What to do
Which of the lines below include the word "utensil"? Pull each one out.

Entries supplied
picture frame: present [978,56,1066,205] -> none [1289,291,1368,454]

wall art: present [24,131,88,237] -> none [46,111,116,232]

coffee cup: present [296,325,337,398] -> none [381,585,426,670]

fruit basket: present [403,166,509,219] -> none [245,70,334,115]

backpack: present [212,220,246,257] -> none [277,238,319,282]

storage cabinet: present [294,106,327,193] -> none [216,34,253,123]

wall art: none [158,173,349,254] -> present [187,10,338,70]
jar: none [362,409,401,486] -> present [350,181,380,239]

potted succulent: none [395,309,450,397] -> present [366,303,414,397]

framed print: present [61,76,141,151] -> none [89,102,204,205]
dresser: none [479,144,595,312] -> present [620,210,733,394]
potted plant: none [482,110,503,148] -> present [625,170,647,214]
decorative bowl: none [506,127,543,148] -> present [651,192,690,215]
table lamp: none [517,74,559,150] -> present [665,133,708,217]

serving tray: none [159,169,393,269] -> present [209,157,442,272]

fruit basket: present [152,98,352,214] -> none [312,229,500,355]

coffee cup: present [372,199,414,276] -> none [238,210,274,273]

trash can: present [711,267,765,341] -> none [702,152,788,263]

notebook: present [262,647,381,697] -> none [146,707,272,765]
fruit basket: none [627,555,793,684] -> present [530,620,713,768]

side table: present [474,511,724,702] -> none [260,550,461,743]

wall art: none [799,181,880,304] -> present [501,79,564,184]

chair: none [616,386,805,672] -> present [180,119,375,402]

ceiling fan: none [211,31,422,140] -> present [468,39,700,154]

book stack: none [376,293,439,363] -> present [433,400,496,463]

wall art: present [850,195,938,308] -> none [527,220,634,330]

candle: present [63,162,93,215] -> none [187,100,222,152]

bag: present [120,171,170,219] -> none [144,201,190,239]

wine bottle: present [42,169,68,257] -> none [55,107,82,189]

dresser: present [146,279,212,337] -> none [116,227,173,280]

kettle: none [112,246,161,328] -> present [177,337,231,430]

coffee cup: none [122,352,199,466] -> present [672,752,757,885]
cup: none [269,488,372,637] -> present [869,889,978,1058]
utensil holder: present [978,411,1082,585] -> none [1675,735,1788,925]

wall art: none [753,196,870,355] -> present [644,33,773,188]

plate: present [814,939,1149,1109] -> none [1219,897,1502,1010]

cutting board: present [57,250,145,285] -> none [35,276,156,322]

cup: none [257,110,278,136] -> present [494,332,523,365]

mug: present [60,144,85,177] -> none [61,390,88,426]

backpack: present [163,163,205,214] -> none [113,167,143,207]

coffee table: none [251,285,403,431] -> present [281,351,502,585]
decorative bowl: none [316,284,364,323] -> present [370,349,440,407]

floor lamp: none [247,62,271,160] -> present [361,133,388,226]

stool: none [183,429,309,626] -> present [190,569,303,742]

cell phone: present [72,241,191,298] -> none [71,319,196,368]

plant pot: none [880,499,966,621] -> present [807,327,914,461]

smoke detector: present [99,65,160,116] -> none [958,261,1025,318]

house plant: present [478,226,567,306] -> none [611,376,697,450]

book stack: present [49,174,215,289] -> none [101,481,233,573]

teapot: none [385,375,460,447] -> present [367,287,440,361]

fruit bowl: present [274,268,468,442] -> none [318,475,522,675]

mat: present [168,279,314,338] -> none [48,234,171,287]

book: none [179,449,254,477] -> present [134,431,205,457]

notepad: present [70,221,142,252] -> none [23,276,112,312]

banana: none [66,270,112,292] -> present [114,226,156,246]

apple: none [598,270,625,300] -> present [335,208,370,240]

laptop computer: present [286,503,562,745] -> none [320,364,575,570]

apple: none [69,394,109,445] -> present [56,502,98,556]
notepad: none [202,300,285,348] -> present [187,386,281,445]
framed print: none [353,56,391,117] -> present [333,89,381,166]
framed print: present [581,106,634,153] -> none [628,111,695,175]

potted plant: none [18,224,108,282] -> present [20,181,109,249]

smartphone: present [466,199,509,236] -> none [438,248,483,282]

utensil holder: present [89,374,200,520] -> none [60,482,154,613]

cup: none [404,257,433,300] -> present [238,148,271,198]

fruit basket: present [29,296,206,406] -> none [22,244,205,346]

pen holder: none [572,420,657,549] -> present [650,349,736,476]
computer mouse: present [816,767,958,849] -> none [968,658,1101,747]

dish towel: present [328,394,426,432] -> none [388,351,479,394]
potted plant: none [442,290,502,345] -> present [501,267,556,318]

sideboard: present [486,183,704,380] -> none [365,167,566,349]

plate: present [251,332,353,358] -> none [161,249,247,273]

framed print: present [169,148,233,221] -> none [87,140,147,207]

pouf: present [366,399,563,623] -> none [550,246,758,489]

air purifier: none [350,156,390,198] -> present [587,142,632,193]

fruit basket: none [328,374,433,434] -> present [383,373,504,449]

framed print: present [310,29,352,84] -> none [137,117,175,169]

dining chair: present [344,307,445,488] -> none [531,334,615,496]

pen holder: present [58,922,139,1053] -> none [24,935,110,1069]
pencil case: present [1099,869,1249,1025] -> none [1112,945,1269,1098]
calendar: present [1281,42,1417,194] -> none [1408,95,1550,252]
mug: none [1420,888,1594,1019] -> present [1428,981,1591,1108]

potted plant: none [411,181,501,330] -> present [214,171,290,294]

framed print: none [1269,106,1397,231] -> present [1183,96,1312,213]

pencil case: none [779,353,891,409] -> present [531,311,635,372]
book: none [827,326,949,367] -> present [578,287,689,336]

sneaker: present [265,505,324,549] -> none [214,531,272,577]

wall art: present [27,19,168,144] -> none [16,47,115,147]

Written answer
utensil holder: present [978,411,1082,585] -> none [1675,735,1788,925]
utensil holder: present [89,374,200,520] -> none [60,482,154,613]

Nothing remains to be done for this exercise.